We also have extensive arrangements for sharing records of patient safety events with other national bodies, royal colleges, professional societies, and researchers, so they can review and act on issues that relate to their specific areas of patient safety responsibilities or expertise.

Partnership learning from specialist review of patient safety event data

We regularly share data with a number of clinical and professional networks that review records of patient safety events and use their findings to support safety improvements in their specialty.

These include:

  • the Royal College of Emergency Medicine, which shares its findings in safety flashes
  • the Safer Anaesthesia Liaison Group, which shares its findings in quarterly patient safety updates and uses them to inform wider guideline development
  • UK Health Security Agency (formally Public Health England), which shares its findings in Safer Radiotherapy reports
  • the MHRA, which uses NRLS data to inform its regulatory functions for medication and medical device safety
  • the UK Kidney Patient Safety Committee, which shares its findings in patient safety updates
  • the Health Safety Investigations Branch (HSIB), which uses NRLS and Serious Incident data to provide wider context to their specific investigations.

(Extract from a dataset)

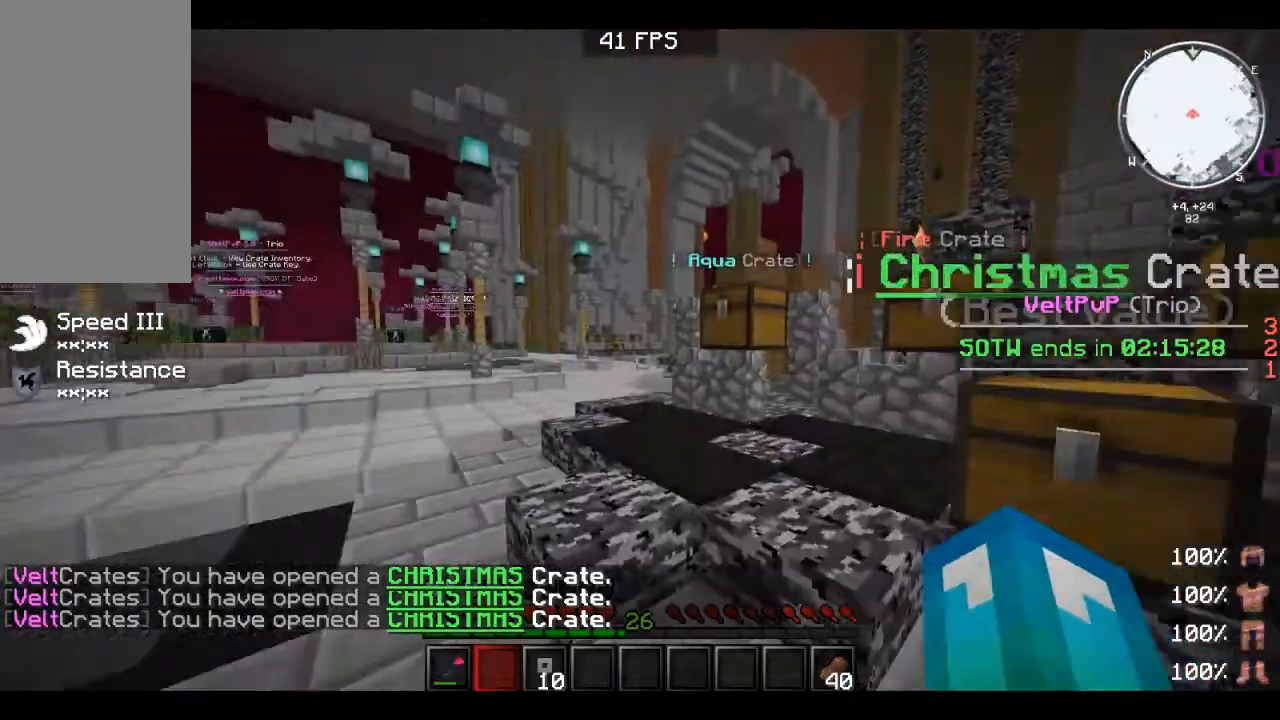
{"keys": ["w"], "mouse": [], "events": [[80, "w", "down"], [120, "w", "up"], [200, "w", "down"]]}
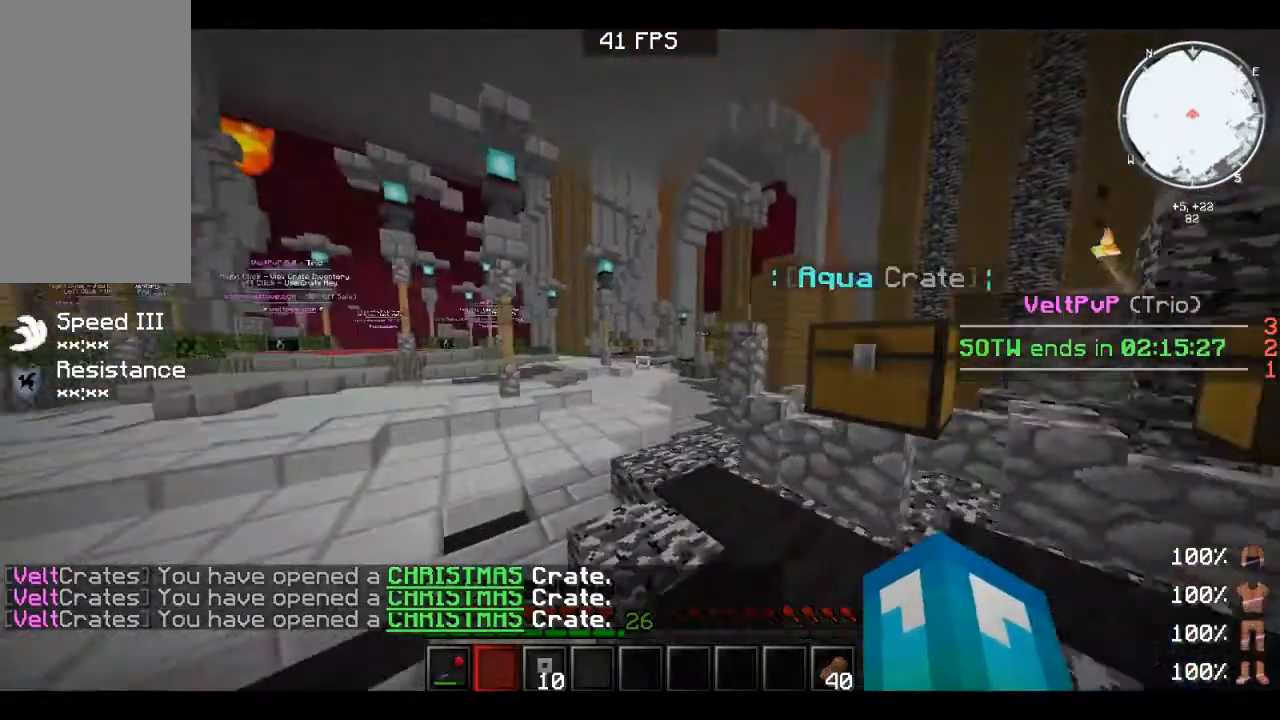
{"keys": ["space", "w"], "mouse": ["right"], "events": [[80, "mouse_left", "down"], [160, "mouse_right", "down"], [240, "mouse_left", "up"], [280, "mouse_right", "up"], [400, "mouse_left", "down"], [400, "space", "down"], [480, "mouse_right", "down"], [520, "mouse_left", "up"]]}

We also share data on patient safety events with organisations and researchers who are looking into a specific patient safety topic. Data on patient safety events also regularly appears in journal publications.

The impact of our review and response work

Our national review and response work is a key part of the NHS patient safety strategy, which estimate 160 lives and £13.5 million in treatment costs are saved every year from the resulting advice, guidance and other outputs.  Other parts of the strategy are also interlinked and support this work such as the roll out of the new national patient safety event recording system, LFPSE, which will introduce machine learning to support and improve how we analyse records of patient safety events. Work to further develop a patient safety culture across the NHS also helps our efforts by staff being more open and honest when things go wrong to support safety improvement without fear of blame.